***** Provided records

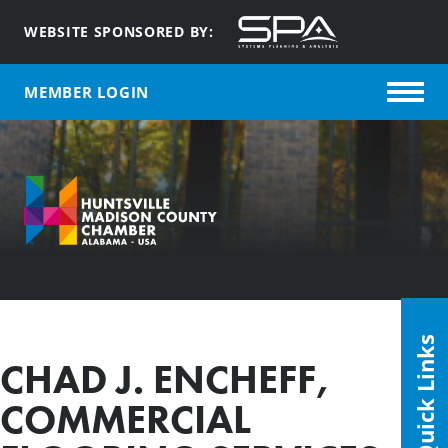
WEBSITE SPONSORED BY:
MEMBER LOGIN
Quick Links
CHAD J. ENCHEFF,
COMMERCIAL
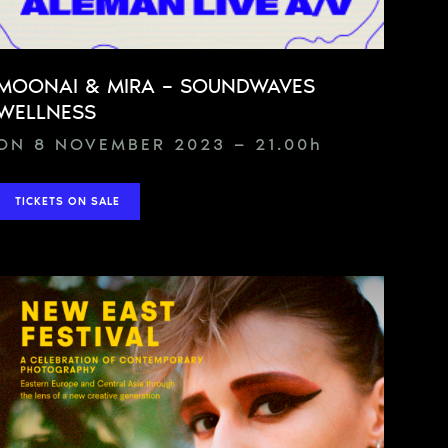
MOONAI & MIRA – SOUNDWAVES
WELLNESS
ON 8 NOVEMBER 2023 — 21.00
h
TICKETS ON SALE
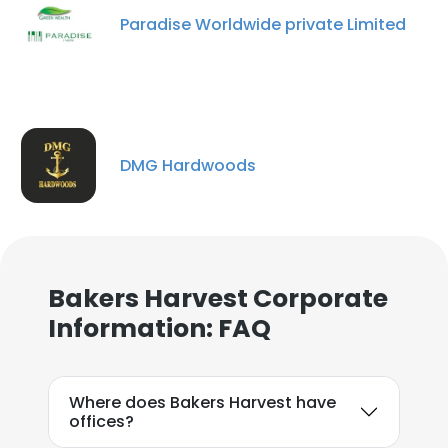
Paradise Worldwide private Limited
DMG Hardwoods
Bakers Harvest Corporate
Information: FAQ
Where does Bakers Harvest have
offices?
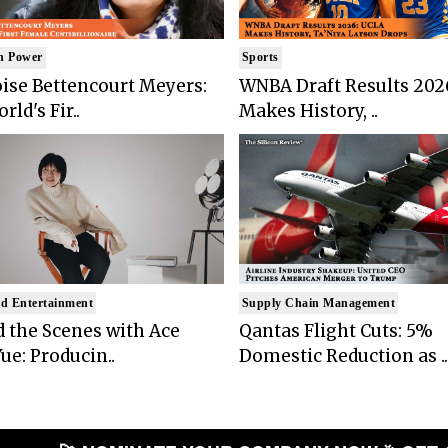
n Power
Sports
ise Bettencourt Meyers:
WNBA Draft Results 202
rld's Fir..
Makes History, ..
d Entertainment
Supply Chain Management
 the Scenes with Ace
Qantas Flight Cuts: 5%
ue: Producin..
Domestic Reduction as ..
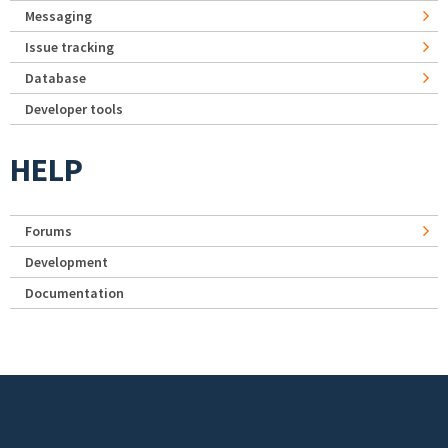
Messaging
Issue tracking
Database
Developer tools
HELP
Forums
Development
Documentation
Footer menu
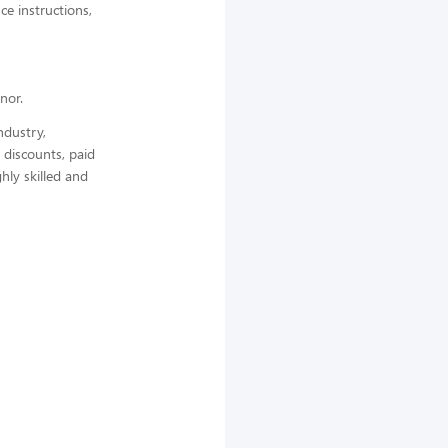
ce instructions,
nor.
ndustry,
 discounts, paid
hly skilled and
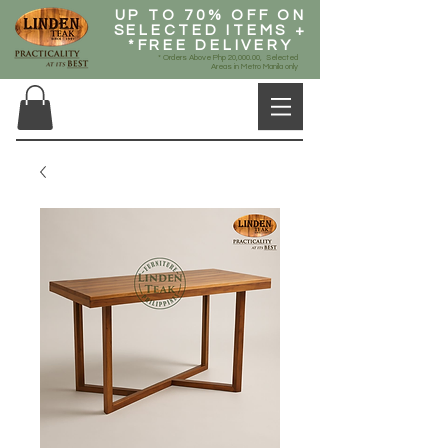
UP TO 70% OFF ON
SELECTED ITEMS +
*FREE DELIVERY
* Orders Above Php 20,000.00, Selected
Areas in Metro Manila only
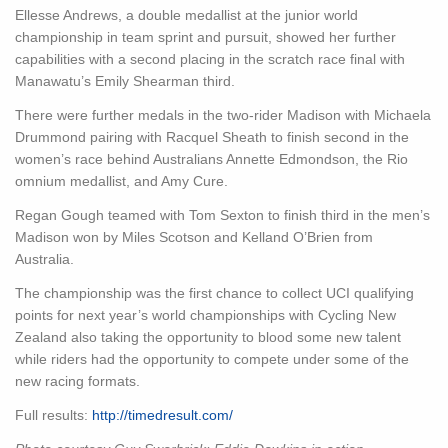
Ellesse Andrews, a double medallist at the junior world
championship in team sprint and pursuit, showed her further
capabilities with a second placing in the scratch race final with
Manawatu’s Emily Shearman third.
There were further medals in the two-rider Madison with Michaela
Drummond pairing with Racquel Sheath to finish second in the
women’s race behind Australians Annette Edmondson, the Rio
omnium medallist, and Amy Cure.
Regan Gough teamed with Tom Sexton to finish third in the men’s
Madison won by Miles Scotson and Kelland O’Brien from
Australia.
The championship was the first chance to collect UCI qualifying
points for next year’s world championships with Cycling New
Zealand also taking the opportunity to blood some new talent
while riders had the opportunity to compete under some of the
new racing formats.
Full results:
http://timedresult.com/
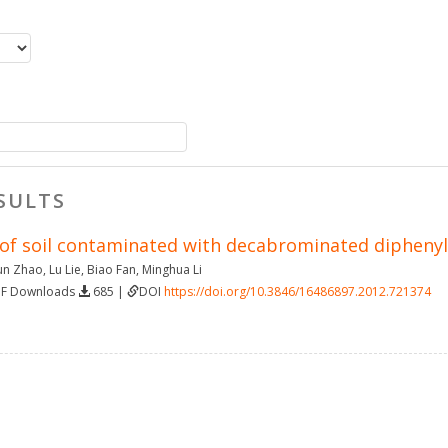
SULTS
of soil contaminated with decabrominated diphenyl 
un Zhao
,
Lu Lie
,
Biao Fan
,
Minghua Li
DF Downloads
685 |
DOI
https://doi.org/10.3846/16486897.2012.721374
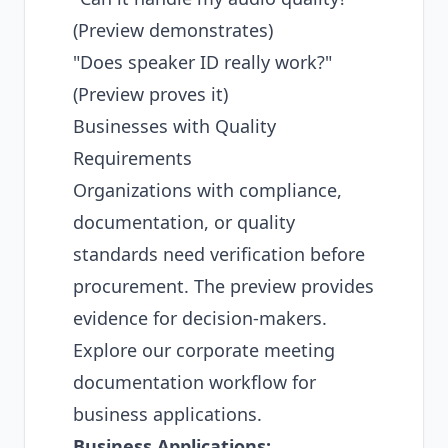
(Preview demonstrates)
"Does speaker ID really work?"
(Preview proves it)
Businesses with Quality
Requirements
Organizations with compliance,
documentation, or quality
standards need verification before
procurement. The preview provides
evidence for decision-makers.
Explore our
corporate meeting
documentation workflow
for
business applications.
Business Applications:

**********

Exercise brief
From the entries above, select each line containing the string "finish".

Expected output
Drummond pairing with Racquel Sheath to finish second in the
Regan Gough teamed with Tom Sexton to finish third in the men’s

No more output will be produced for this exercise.